The city, though it is not often mentioned by ancient writers, appears from its vast and beautiful ruins, to have been, as Strabo asserts, one of the largest cities of Lycia, its chief port city until the harbor silted up to form the reed-filled wetlands of today. According to the Lycian history of Menecrates, quoted by Stephanus of Byzantium the city was a colony of Xanthos, and originally bore the name of Artymnesos, afterwards changed into Pinara, which, in the Lycian language, signified a round hill, the town being situated on such an eminence. Its ruins were discovered by Sir Charles Fellows, near the modern village of Minare (Minara). From amidst the ancient city, he says, rises a singular round rocky cliff (the pinara of the Lycians), literally specked all over with tombs. Beneath this cliff lie the ruins of the extensive and splendid city. The theater is in a very perfect state; all the seats are remaining, with the slanting sides towards the proscenium, as well as several of its doorways. The walls and several of the buildings are of the Cyclopean masonry, with massive gateways formed of three immense stones. The tombs are innumerable, and the inscriptions are in the Lycian characters, but Greek also occurs often on the same tombs. Some of these rock-tombs are adorned with fine and rich sculptures.
Pinara was a member of the Lycian League, in which it held three votes. Pinara surrendered to Alexander the Great in 334 BC. After Alexanders death, the city fell to the kingdom of Pergamum.

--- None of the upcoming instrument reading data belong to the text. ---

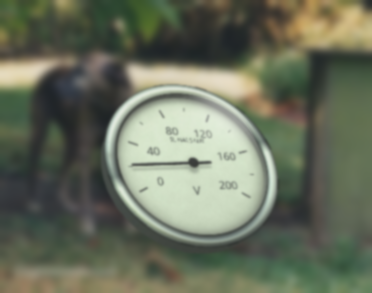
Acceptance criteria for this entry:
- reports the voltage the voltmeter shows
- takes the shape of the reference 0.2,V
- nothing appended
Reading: 20,V
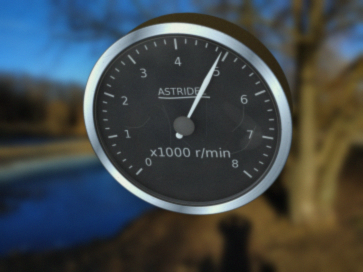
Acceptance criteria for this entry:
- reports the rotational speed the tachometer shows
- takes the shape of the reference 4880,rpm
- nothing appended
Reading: 4900,rpm
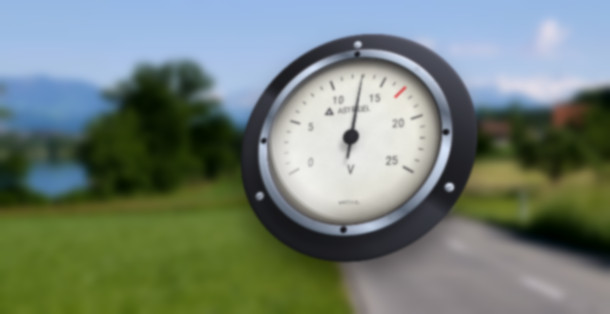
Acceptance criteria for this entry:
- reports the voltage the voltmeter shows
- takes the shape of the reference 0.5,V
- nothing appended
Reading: 13,V
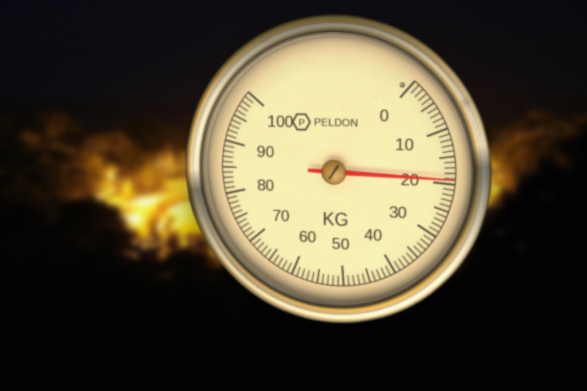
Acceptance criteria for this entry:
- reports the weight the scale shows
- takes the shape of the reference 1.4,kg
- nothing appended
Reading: 19,kg
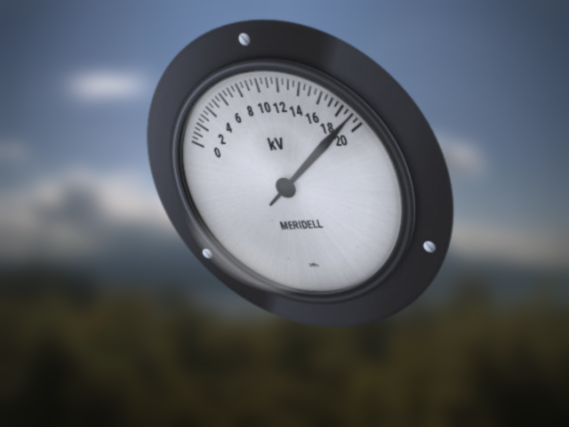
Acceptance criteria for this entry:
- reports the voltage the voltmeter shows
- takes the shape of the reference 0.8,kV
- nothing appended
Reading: 19,kV
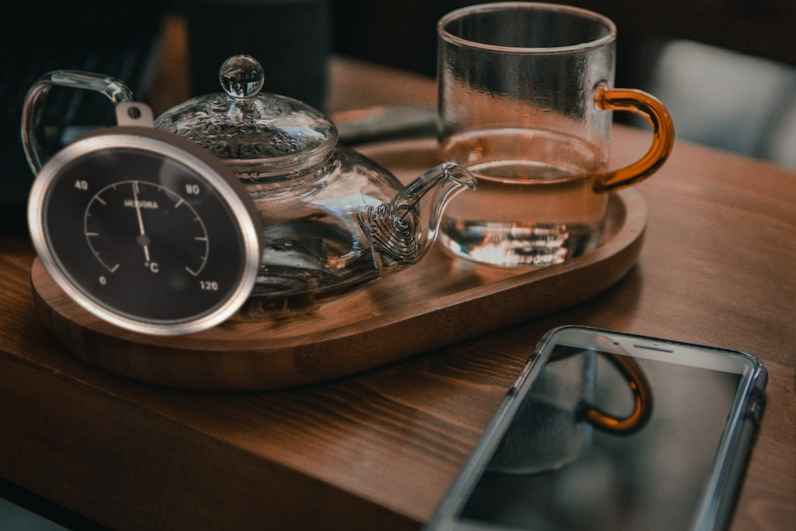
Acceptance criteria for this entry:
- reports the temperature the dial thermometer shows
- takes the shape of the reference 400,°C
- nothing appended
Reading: 60,°C
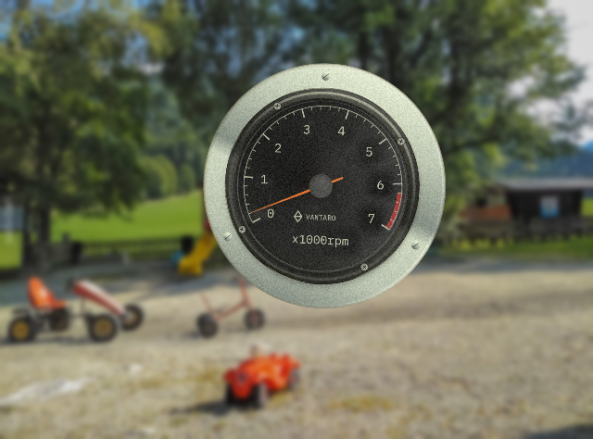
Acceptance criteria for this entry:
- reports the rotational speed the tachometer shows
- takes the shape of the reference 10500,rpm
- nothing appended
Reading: 200,rpm
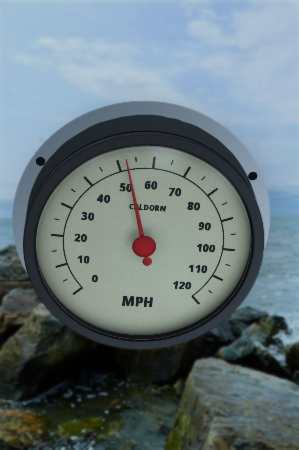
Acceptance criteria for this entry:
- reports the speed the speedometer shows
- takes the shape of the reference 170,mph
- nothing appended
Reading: 52.5,mph
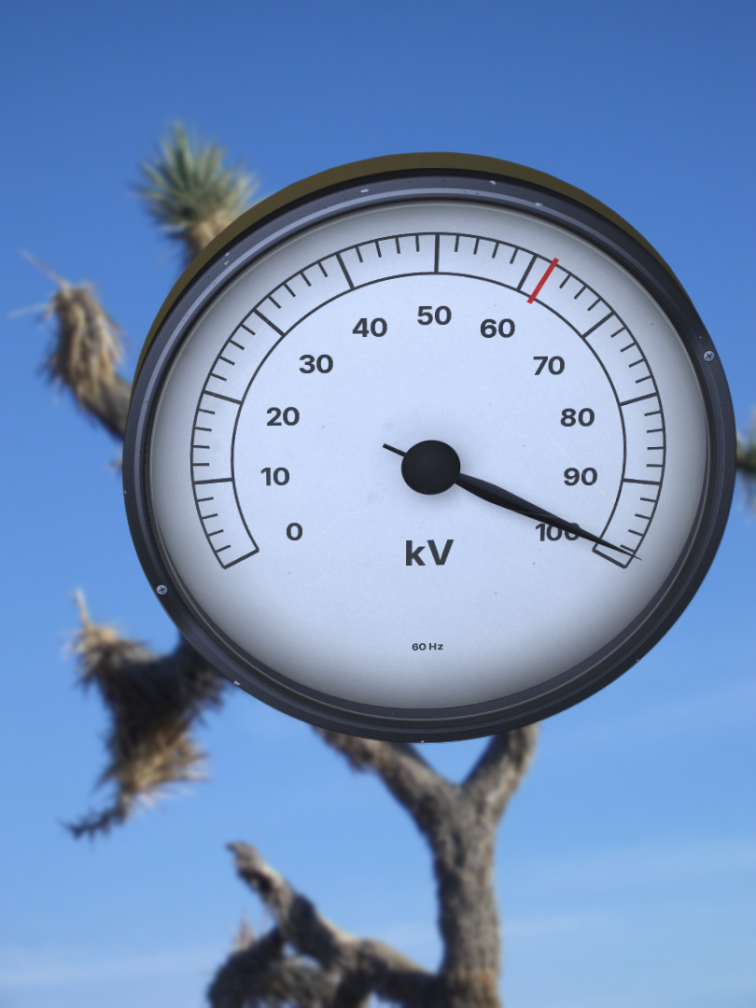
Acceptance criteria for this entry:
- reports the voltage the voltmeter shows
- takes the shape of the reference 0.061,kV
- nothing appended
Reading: 98,kV
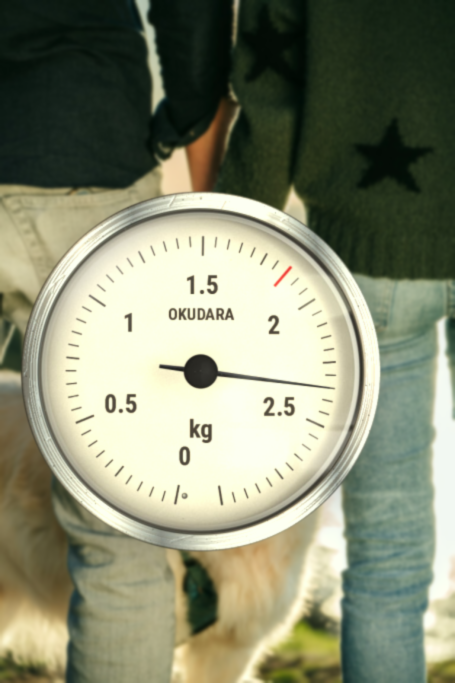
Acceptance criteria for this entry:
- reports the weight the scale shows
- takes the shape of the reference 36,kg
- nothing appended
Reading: 2.35,kg
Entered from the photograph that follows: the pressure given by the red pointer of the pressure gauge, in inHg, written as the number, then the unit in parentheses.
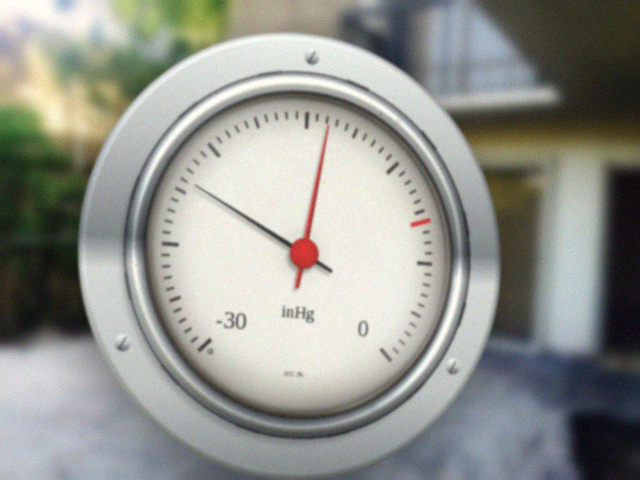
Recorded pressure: -14 (inHg)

Pinara became a Roman city when Pergamum was willed by its last king Attalus III to the Roman Republic in 133 BC. The city enjoyed prosperity during Roman rule, but was badly damaged by earthquakes in 141 AD and 240 AD.
Pinara was Christianized early. Five bishops are known: Eustathius, who signed the formula of Acacius of Cæsarea at the Council of Seleucia in 359; Heliodorus, who signed the letter from the bishops of Lycia to the emperor Leo I the Thracian (458); Zenas, present at the Trullan Council (692); Theodore, at the Second Council of Nicaea (787); Athanasius, at the synod that reinstated Patriarch Photius I of Constantinople (the Photian Council) in 879. Pinara was the birthplace of Nicolas of Myra. Under repeated pressure from invading forces, the city became uninhabited in the ninth century.
It remains a titular see of the Roman Catholic Church, Pinarensis; the seat has been vacant since the death of the last bishop in 1974.